My team has visited many countries after the release of the Panama Papers investigation and we have seen stricter laws in some places and greater transparency efforts in others, including a push for public registries of beneficial owners. Before Panama Papers it was tough to interest the public and even newspapers editors on stories about tax havens because, you know, tax havens are legal they told us. Perfectly legal, some said. Today, citizens are asking why are these offshore arrangements legal? Who made them legal? And they want to know more. They have made the connection between legally sanctioned global corruption and their own lives. They have understood that because of that corruption they are poorer, their children’s schools are worse, and their retirement years will be harder.

Like a French reader, Sophie, who wrote to ICIJ and told us: “I’am a little French woman and I must live with just 450 euros per month, and it’s very hard…Thank you very much for saying out loud what everyone else is thinking!”

Despite the impact of the Panama Papers, we are under no illusion that the problem is fixed. In our travels and in our reporting we continue to see the impunity enjoyed by large banks, law firms and other enablers of the secrecy world. We continue to find well-intentioned but grossly under resourced government regulators, prosecutors’ offices, truth commissions and local assemblies.

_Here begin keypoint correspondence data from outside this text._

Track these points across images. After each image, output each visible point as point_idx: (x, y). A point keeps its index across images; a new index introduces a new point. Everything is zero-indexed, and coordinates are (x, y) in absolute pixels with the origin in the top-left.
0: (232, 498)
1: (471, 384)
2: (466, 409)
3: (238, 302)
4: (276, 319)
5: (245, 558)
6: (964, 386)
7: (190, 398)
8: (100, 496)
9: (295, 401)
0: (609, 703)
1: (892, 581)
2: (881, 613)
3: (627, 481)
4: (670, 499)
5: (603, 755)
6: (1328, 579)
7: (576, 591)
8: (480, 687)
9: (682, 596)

They are no match to an army of savvy and extremely well-paid accountants, consultants, corporate lawyers and bankers advising the offshore industry.

Investigative journalists uncovering financial secrecy and corruption, including many Panama Papers reporters, are facing threats, intimidation, retaliation and legal harassment. This is happening in repressive countries with little press freedom as well as in countries in Europe and elsewhere, with a long democratic tradition. Just in a few days the reporter and two whistleblowers who helped expose Luxemburg’s tax haven practices, an ICIJ investigation dubbed LuxLeaks, will stand trial for the second time in Luxembourg. Prosecutors there are seeking tougher punishment for the whistleblowers and a sentence for the investigative reporter, who had been acquitted in a previous trial. ICIJ considers this trial an affront to journalism and freedom of expression.

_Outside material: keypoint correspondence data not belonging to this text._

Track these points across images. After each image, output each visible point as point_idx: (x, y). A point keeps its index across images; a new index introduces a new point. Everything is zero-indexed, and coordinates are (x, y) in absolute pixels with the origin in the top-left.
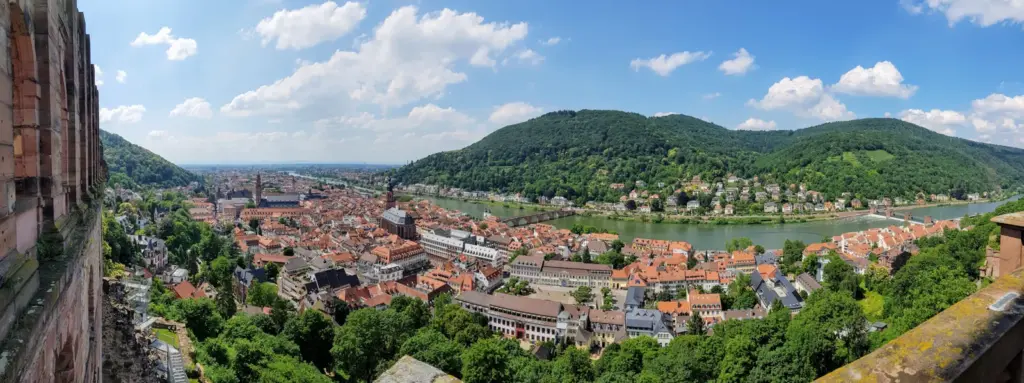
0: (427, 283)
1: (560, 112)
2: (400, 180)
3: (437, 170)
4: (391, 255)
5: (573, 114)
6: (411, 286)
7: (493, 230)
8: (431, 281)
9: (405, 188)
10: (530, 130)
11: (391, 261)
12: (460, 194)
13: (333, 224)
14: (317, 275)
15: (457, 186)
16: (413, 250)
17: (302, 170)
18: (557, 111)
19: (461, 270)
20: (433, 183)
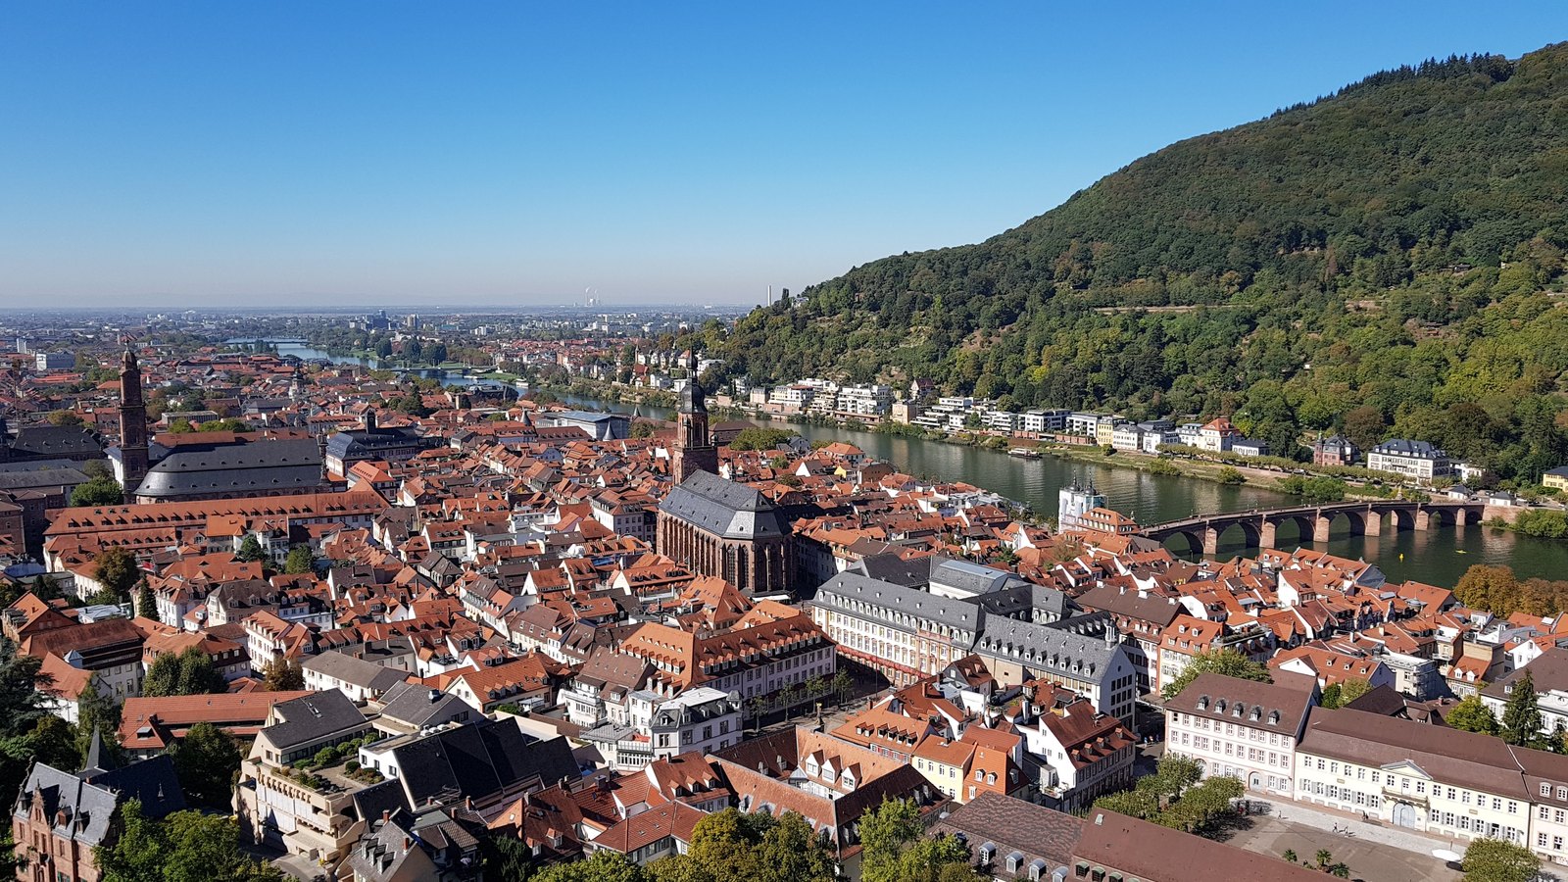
0: (836, 761)
1: (1430, 69)
2: (740, 369)
3: (884, 323)
4: (697, 657)
5: (1497, 70)
6: (773, 773)
7: (1106, 571)
8: (850, 753)
9: (757, 397)
10: (1275, 156)
11: (697, 682)
12: (974, 422)
13: (470, 550)
14: (402, 754)
15: (965, 388)
16: (783, 634)
17: (333, 334)
18: (1415, 62)
19: (969, 719)
20: (868, 379)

Luxembourg joins the Open Government Partnership today. It seems fully appropriate that it makes protection of whistleblowers and freedom of expression an integral part of its commitment to open government.

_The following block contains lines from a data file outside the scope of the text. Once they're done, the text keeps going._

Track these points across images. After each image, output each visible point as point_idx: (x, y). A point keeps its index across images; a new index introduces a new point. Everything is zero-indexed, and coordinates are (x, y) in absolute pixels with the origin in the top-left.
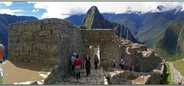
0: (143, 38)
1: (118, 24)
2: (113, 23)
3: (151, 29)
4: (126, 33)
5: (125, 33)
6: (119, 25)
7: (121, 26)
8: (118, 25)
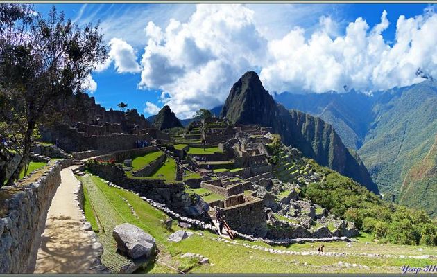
0: (375, 157)
1: (308, 115)
2: (295, 113)
3: (397, 134)
4: (328, 141)
5: (325, 142)
6: (311, 119)
7: (317, 123)
8: (308, 119)
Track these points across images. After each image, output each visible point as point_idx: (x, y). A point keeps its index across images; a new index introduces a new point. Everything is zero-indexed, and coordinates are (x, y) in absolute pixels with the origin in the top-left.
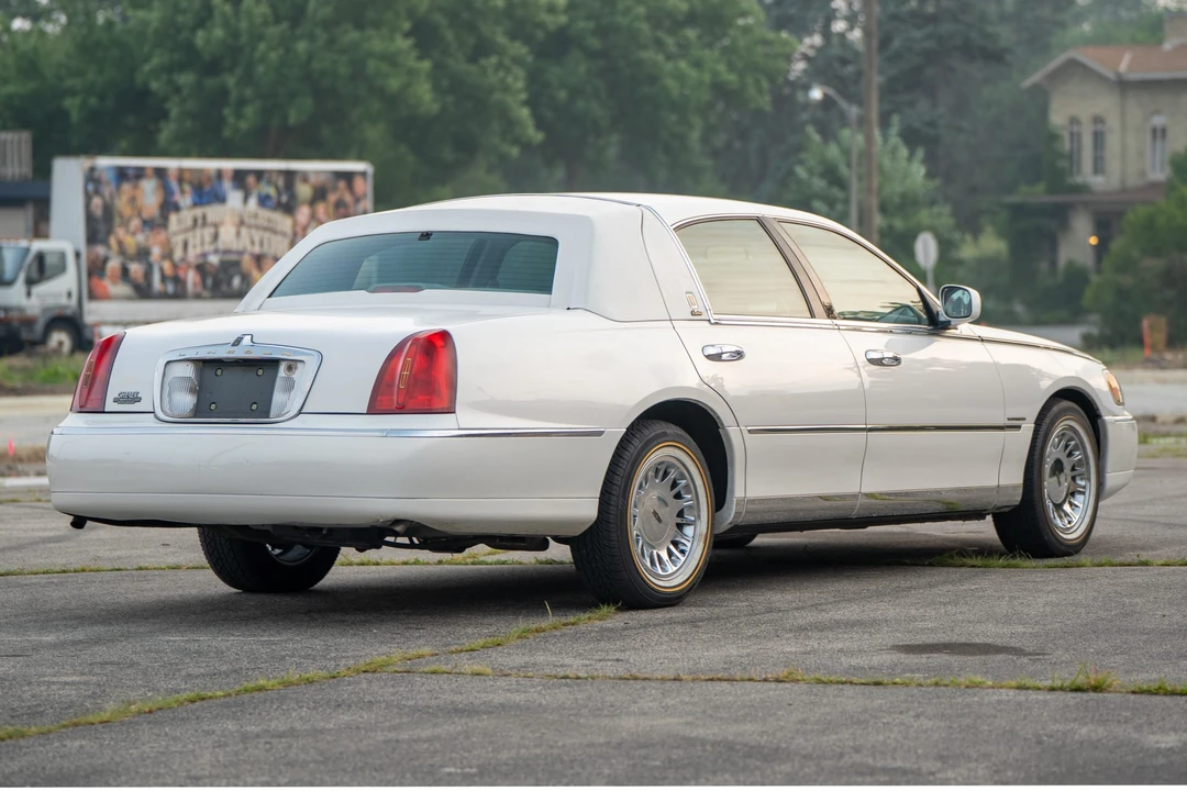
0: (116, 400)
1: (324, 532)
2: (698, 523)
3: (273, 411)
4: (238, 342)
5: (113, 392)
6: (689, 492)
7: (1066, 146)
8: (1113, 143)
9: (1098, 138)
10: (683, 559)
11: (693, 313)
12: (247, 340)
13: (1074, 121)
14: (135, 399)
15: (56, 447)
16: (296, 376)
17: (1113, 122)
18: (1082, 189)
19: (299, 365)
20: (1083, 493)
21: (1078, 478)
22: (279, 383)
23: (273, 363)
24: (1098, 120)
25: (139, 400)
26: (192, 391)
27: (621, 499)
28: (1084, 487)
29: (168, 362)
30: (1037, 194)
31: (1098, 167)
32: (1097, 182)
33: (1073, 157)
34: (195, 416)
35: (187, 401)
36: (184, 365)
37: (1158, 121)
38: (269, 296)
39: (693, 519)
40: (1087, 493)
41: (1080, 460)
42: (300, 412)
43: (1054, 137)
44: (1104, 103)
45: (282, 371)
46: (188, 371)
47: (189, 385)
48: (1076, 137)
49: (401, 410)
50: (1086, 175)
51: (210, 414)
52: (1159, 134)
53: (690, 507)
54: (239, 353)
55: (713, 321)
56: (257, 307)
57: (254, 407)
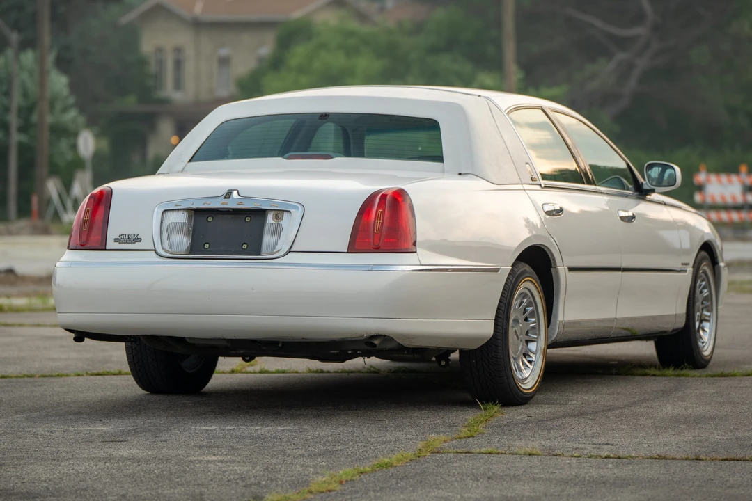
0: (116, 240)
1: (280, 345)
2: (539, 340)
3: (264, 250)
4: (228, 195)
5: (113, 233)
6: (533, 317)
7: (153, 68)
8: (189, 68)
9: (178, 64)
10: (531, 367)
11: (532, 179)
12: (235, 194)
13: (160, 50)
14: (136, 239)
15: (62, 277)
16: (285, 222)
17: (190, 52)
18: (165, 101)
19: (285, 214)
20: (708, 321)
21: (704, 310)
22: (267, 228)
23: (260, 213)
24: (178, 50)
25: (139, 240)
26: (187, 234)
27: (505, 321)
28: (709, 317)
29: (165, 211)
30: (130, 103)
31: (178, 85)
32: (177, 97)
33: (159, 77)
34: (190, 253)
35: (183, 241)
36: (181, 213)
37: (224, 52)
38: (190, 161)
39: (536, 337)
40: (711, 321)
41: (707, 296)
42: (289, 251)
43: (142, 62)
44: (183, 38)
45: (270, 219)
46: (182, 218)
47: (185, 228)
48: (161, 63)
49: (377, 250)
50: (168, 91)
51: (204, 252)
52: (224, 62)
53: (533, 328)
54: (231, 204)
55: (543, 186)
56: (181, 170)
57: (245, 246)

Citizens all around the world are demanding change. The disconnection between communities and financial and political elites has never been greater. And that sense of insecurity and disenfranchisement is being exploited by demagogues and populists who are guilty of the same faults their followers denounce. In the US, the working class voted for change and so far is getting a cabinet made up of billionaires and questionable characters. The president elect himself reportedly has not paid federal taxes in years.

We live a time of great political upheaval and uncertainty, but it is also a time of opportunity. Opportunity to rethink the way we work, just like the Panama Papers reporters changed their lone wolf ways and created a new, more efficient, model of collaboration and trust. Opportunity to use technology, at a time of fake news and false prophets, to create new networks of knowledge and information across professions, across ideologies and across borders. Opportunity to be better listeners of the communities we serve, to be more relevant and more aware. To rebuild trust.

In his manifesto, the source who leaked the Panama Papers, and who calls himself John Doe, says that the magnitude of the Panama Papers revelations should shock us all awake. But when it takes a whistleblower to sound the alarm, it is cause of even greater concern. It signals, he says, that democracy’s checks and balances have all failed, that the breakdown is systemic, and that severe instability could be just around the corner. 

So now, says John Doe, is the time for real action.”